Türk Savunması’nın Tertiplenmesi – Bölüm 3
Çanakkale Cephesi’nde, Yarbay rütbesiyle 4’üncü Piyade Tümeni Komutanı olarak görev yapmış olan, Emekli Tümgeneral Cemil CONK’un kaleminden çıkmış “Conkbayırı Savaşları” adlı kitabın henüz başlangıç bölümünde, bir Alman gazetesinde yayınlanmış söz konusu makale ile ilgili olarak, oldukça dikkat çeken bir bölüm yer almaktadır. Bu dikkat çekici bölüm şöyledir:
“Ertesi gün (20 Temmuz 1912) Harbiye Nazırı Vekili Hurşit Paşa’ya gittim. İki-üç hafta evvel meşhur bir Alman gazetesinde gördüğüm ve tercüme etmiş olduğum, Çanakkale Boğazı’nın müdafaasına dair olan yazıyı kendisine verdim.
>28 Haziran 1912 tarihli Kölnische Zeitung gazetesine, İstanbul’dan 23 Haziran’da yazılmış olan ve “Çanakkale: Muhtemel Bir Harp Sahnesi” başlığını taşıyan o makalenin tercümesini buraya aynen yazıyorum.
«Çanakkale’yi yalnız denizden sıkıştırmakta muvaffakiyet ümidi pek az olmakla beraber, tehlikesi de büyüktür. Bu sebeple taarruzun, Gelibolu Yarımadasının batısına çıkarılacak kuvvetler ile icrasına karar vermek tabii bir keyfiyet olur.
Türk müdafaa hattının en mühim kısmı Kilitbahir mevkiidir. Burada boğaz en dardır ve kısmen tepelerde, kısmen sahilde bulunan istihkâmların, karşısındaki Anadolu tarafında bulunan diğer istihkâmlar ile birlikte savaşları, her düşman gemisine pusulayı şaşırtabilir. Bu nedenle Kilitbahir istihkâmları, Ege Denizi sahillerine çıkacak düşmana karşı bilhassa kuvvetle korunmalıdır. Yoksa Çanakkale’yi açık saymak İcap öder.
Karşılığında, Harbiye Nazırı Vekili Hurşit Paşa’dan aldığım cevap şu oldu:
«Ben böyle şeylere karışmam.»
Belki de bu ve benzeri zihniyete sahip üst düzey komuta heyeti nedeniyledir ki 5’inci Ordunun Alman Komutanının şahsi öngörüleriyle aldığı savunma tedbirleri, gerek Başkomutanlık Vekâleti gerekse Harbiye Nezareti tarafından pek fazla irdelenmeyecektir.

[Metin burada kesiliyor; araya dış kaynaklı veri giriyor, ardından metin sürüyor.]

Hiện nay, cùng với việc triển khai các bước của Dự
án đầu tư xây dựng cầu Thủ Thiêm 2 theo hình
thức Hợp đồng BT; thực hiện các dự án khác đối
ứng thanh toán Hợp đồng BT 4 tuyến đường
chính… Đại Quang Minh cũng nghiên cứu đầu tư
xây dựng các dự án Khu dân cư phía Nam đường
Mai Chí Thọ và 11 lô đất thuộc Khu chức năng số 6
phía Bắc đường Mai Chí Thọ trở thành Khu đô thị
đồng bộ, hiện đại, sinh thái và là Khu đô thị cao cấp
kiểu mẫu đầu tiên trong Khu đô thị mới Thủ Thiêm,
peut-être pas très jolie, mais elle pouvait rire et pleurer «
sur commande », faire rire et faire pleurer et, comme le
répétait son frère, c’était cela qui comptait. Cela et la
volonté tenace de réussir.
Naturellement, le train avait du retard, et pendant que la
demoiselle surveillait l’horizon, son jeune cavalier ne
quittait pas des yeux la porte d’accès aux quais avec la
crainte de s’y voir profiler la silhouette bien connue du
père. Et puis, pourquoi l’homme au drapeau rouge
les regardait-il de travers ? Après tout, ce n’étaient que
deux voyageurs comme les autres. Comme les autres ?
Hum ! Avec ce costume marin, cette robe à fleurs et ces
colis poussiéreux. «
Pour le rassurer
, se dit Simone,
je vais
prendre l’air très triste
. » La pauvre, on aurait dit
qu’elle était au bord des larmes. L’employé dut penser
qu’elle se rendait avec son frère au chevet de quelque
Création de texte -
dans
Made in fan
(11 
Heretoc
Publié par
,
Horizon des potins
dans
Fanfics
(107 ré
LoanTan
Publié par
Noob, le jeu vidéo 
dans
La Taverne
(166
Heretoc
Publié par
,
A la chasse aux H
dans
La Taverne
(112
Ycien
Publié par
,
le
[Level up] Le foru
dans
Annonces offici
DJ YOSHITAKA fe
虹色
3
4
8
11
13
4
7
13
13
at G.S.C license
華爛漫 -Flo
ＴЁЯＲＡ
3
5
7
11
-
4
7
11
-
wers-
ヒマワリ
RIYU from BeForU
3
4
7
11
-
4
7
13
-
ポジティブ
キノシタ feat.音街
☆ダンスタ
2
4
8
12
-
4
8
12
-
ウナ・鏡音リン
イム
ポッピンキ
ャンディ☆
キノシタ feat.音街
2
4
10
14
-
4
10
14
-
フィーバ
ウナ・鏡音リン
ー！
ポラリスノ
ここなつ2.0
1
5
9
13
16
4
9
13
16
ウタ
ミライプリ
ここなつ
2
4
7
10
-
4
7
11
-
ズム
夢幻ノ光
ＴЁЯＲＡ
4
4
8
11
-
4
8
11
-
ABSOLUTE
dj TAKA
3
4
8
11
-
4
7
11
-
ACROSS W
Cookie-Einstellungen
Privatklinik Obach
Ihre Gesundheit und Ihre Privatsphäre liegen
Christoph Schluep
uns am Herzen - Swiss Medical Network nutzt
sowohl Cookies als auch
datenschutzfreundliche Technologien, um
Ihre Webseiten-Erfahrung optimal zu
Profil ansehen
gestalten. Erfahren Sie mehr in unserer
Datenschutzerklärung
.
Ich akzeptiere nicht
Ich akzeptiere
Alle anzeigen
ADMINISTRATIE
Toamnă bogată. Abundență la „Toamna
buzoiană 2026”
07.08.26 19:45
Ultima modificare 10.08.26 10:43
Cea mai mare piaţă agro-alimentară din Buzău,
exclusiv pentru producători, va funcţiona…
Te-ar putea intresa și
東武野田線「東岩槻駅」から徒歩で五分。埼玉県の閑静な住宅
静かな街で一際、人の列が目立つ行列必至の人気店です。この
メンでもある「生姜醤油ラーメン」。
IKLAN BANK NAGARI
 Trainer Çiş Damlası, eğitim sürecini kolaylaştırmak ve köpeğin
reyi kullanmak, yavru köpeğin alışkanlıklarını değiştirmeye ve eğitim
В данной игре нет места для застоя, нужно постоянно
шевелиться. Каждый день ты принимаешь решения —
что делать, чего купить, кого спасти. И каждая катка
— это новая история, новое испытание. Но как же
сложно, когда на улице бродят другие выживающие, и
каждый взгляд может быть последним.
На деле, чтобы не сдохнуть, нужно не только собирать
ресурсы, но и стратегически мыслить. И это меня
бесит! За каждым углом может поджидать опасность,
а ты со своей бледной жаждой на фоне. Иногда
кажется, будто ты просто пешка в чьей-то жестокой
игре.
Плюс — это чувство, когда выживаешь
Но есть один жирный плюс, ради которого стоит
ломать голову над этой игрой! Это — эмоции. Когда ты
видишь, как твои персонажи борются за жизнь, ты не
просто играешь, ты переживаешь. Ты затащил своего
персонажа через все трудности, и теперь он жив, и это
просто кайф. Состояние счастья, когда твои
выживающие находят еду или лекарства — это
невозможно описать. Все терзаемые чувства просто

Enver Paşa’nın da uygun görmesi üzerine, 25 Nisan 1915 gününün sabahında Gelibolu Yarımadası sahillerine yönelen çıkarmalar sırasında Türk kuvvetleri, sayısal ve ateş gücü olarak çok üstün durumdaki düşmanı, bu bölümde yer alan haritalarda gösterilen tertiplenmeler dâhilinde karşılamak durumunda kalmışlardır.
5’inci Ordu Komutanlığı tarafından öngörülen savunma tertibatı ile 25 Nisan 1915 sabahı Arıburnu ve Seddülbahir sahillerinde yaşanan olaylar incelendiğinde, bu konuda Türk komutanların haklı olduğu söylenebilir.
Düşmanın olası çıkarma teşebbüsü karşısında alınacak tedbirler konusunda Liman Von Sanders’e sözle iletilen düşüncelere, hatta 9’uncu Tümen Komutanı Albay Halil Sami Bey’in verdiği yazılı rapora dahi itibar edilmemesine karşılık, olayların Tümen ve Alay seviyesindeki birliklerin Türk Komutanlarınca öngörülen tarzda gerçekleşmesi, çeşitli yorumlara yol açmıştır.
Bu durum karşısında 3’üncü Kolordu Komutanı Esat Paşa’nın da genelde sessiz ve kayıtsız kalması, ilerleyen zamanlarda bazı astları ile soğukluk yaşamasına neden olacaktır.